By Dennis Thompson HealthDay Reporter

Medically reviewed by Carmen Pope, BPharm. Last updated on July 17, 2025.

via HealthDay

THURSDAY, July 17, 2025 — Want to help maintain your brain health as you age?

Then pick up a guitar, start tickling a piano’s ivories or join a band.

Playing an instrument can promote a youthful pattern of brain activity, researchers reported July 15 in the journal PLOS Biology.

Specifically, older musicians were better able to understand speech in noisy situations, thanks to more brain power promoted by their musical training, researchers said.

“Just like a well-tuned instrument doesn’t need to be played louder to be heard, the brains of older musicians stay finely tuned thanks to years of training,” researcher Yi Du, a professor at the Chinese Academy of Sciences in Beijing, said in a news release.

“Our study shows that this musical experience builds cognitive reserve, helping their brains avoid the usual age-related overexertion when trying to understand speech in noisy places,” Du added.

Normal aging is typically associated with a decline in people’s vision and hearing, researchers said in background notes. As a result, seniors’ brains tend to work harder to compensate for flagging senses.

To see whether musical training might help seniors better compensate, researchers used functional MRI scans to measure the brain activity of 25 older musicians, 25 seniors who don’t play an instrument, and 24 young non-musicians.

All were asked to identify syllables masked by noise sounds, while researchers tracked their brain activity.

Results showed that older musicians were better able to identify syllables compared to their peers.
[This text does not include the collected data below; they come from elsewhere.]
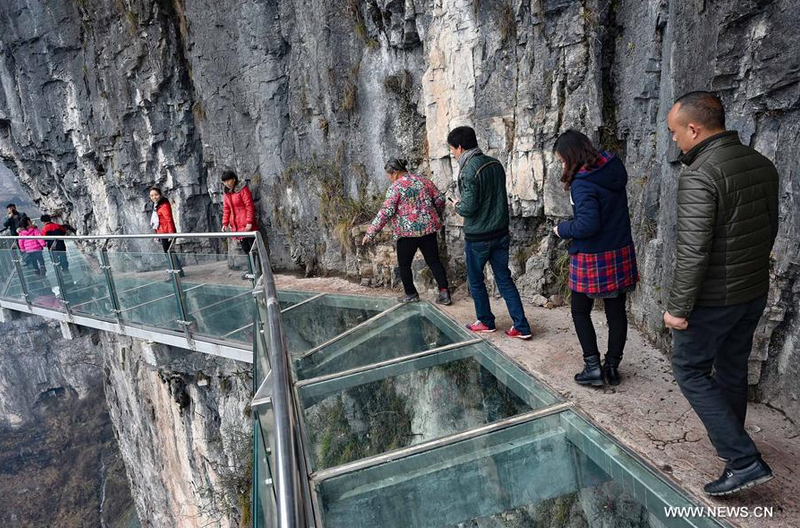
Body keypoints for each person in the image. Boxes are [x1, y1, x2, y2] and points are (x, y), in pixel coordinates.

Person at [664, 91, 779, 496]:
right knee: (731, 368)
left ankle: (743, 460)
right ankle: (734, 443)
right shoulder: (761, 163)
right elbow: (770, 228)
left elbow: (693, 250)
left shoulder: (700, 174)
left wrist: (677, 309)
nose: (674, 141)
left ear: (694, 128)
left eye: (675, 133)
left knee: (690, 370)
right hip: (752, 290)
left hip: (714, 298)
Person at [552, 130, 638, 387]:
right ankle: (611, 368)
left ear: (571, 156)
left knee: (580, 310)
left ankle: (593, 368)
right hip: (619, 251)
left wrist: (561, 229)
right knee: (616, 312)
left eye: (561, 160)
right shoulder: (610, 169)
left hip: (593, 256)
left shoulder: (583, 182)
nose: (562, 165)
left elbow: (587, 225)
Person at [448, 126, 532, 339]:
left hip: (478, 237)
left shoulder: (468, 170)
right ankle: (521, 326)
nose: (453, 153)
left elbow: (468, 208)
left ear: (460, 147)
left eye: (453, 150)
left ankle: (485, 321)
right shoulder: (495, 164)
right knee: (504, 280)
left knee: (476, 281)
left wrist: (456, 204)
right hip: (500, 233)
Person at [362, 158, 451, 305]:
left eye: (389, 175)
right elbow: (440, 200)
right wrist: (434, 213)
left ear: (395, 172)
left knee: (404, 265)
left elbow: (386, 212)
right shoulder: (424, 181)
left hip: (407, 233)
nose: (389, 179)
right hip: (428, 230)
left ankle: (411, 294)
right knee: (434, 261)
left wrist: (370, 233)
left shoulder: (396, 187)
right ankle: (444, 293)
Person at [149, 187, 184, 277]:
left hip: (166, 233)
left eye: (156, 195)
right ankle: (177, 272)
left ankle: (176, 273)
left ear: (160, 195)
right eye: (152, 195)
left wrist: (171, 234)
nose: (154, 197)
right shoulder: (156, 206)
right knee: (169, 252)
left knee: (169, 253)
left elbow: (169, 220)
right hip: (162, 233)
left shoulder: (164, 205)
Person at [220, 170, 257, 255]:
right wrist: (225, 224)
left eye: (228, 180)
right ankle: (252, 268)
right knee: (246, 250)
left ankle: (259, 268)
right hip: (237, 226)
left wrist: (249, 222)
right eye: (225, 181)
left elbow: (249, 206)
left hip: (246, 224)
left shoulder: (243, 190)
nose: (227, 183)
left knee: (253, 250)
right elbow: (226, 209)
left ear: (234, 179)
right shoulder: (227, 193)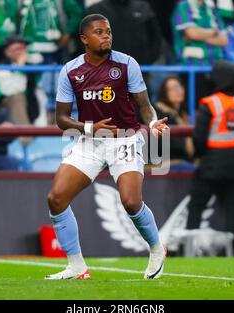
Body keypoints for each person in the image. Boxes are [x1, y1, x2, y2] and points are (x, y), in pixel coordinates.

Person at [45, 14, 168, 280]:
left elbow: (144, 105)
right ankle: (77, 267)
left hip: (125, 138)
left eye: (108, 31)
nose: (106, 36)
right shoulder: (70, 70)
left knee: (131, 202)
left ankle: (157, 249)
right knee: (56, 199)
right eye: (99, 32)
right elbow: (61, 119)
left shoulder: (126, 64)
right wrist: (90, 129)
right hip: (90, 141)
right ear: (84, 39)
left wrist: (154, 122)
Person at [186, 61, 234, 256]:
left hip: (212, 164)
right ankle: (233, 254)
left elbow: (199, 137)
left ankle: (188, 251)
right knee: (233, 210)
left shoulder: (212, 103)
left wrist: (199, 156)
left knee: (197, 206)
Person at [171, 0, 228, 104]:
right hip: (193, 69)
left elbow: (224, 40)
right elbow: (192, 33)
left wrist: (199, 35)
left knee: (215, 109)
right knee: (196, 108)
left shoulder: (212, 8)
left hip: (215, 69)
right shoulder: (183, 6)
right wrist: (214, 32)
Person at [154, 76, 194, 170]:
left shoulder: (183, 115)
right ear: (165, 93)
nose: (178, 91)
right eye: (173, 89)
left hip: (184, 161)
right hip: (168, 163)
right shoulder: (159, 113)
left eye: (179, 87)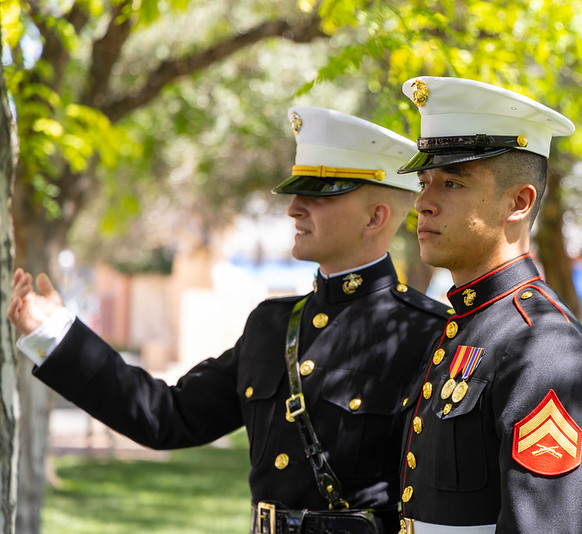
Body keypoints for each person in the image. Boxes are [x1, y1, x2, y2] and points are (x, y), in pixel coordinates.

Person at [7, 106, 451, 534]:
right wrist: (56, 336)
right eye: (298, 192)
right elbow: (168, 416)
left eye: (319, 194)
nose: (294, 208)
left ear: (376, 217)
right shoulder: (273, 325)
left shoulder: (429, 335)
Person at [394, 77, 582, 533]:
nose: (423, 203)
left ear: (519, 202)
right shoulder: (464, 326)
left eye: (451, 183)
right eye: (424, 182)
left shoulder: (543, 345)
Brain scans revealed that music-playing seniors exhibited brain patterns that resembled those of younger people, researchers said.

Harvard Medical School defines cognitive reserve is the brain’s ability to find alternate ways of getting a job done, the result of a lifetime of education and curiosity.

The new study supports a hypothesis called “Hold-Back Upregulation,” which holds that the cognitive reserve produced by musical training promotes more youthful brain patterns, making it easier to manage the effects of aging, researchers said.

They said future studies should investigate whether other means of improving cognitive reserve, such as learning a new language, exercising, taking classes or solving puzzles, might help seniors perform better on memory and attention tasks.

“A positive lifestyle helps older adults cope better with cognitive aging, and it is never too late to take up, and stick with, a rewarding hobby such as learning an instrument,” lead researcher Lei Zhang, a professor at the Chinese Academy of Sciences, said in a news release.

Sources

  • PLOS, news release, July 15, 2025

Disclaimer: Statistical data in medical articles provide general trends and do not pertain to individuals. Individual factors can vary greatly. Always seek personalized medical advice for individual healthcare decisions.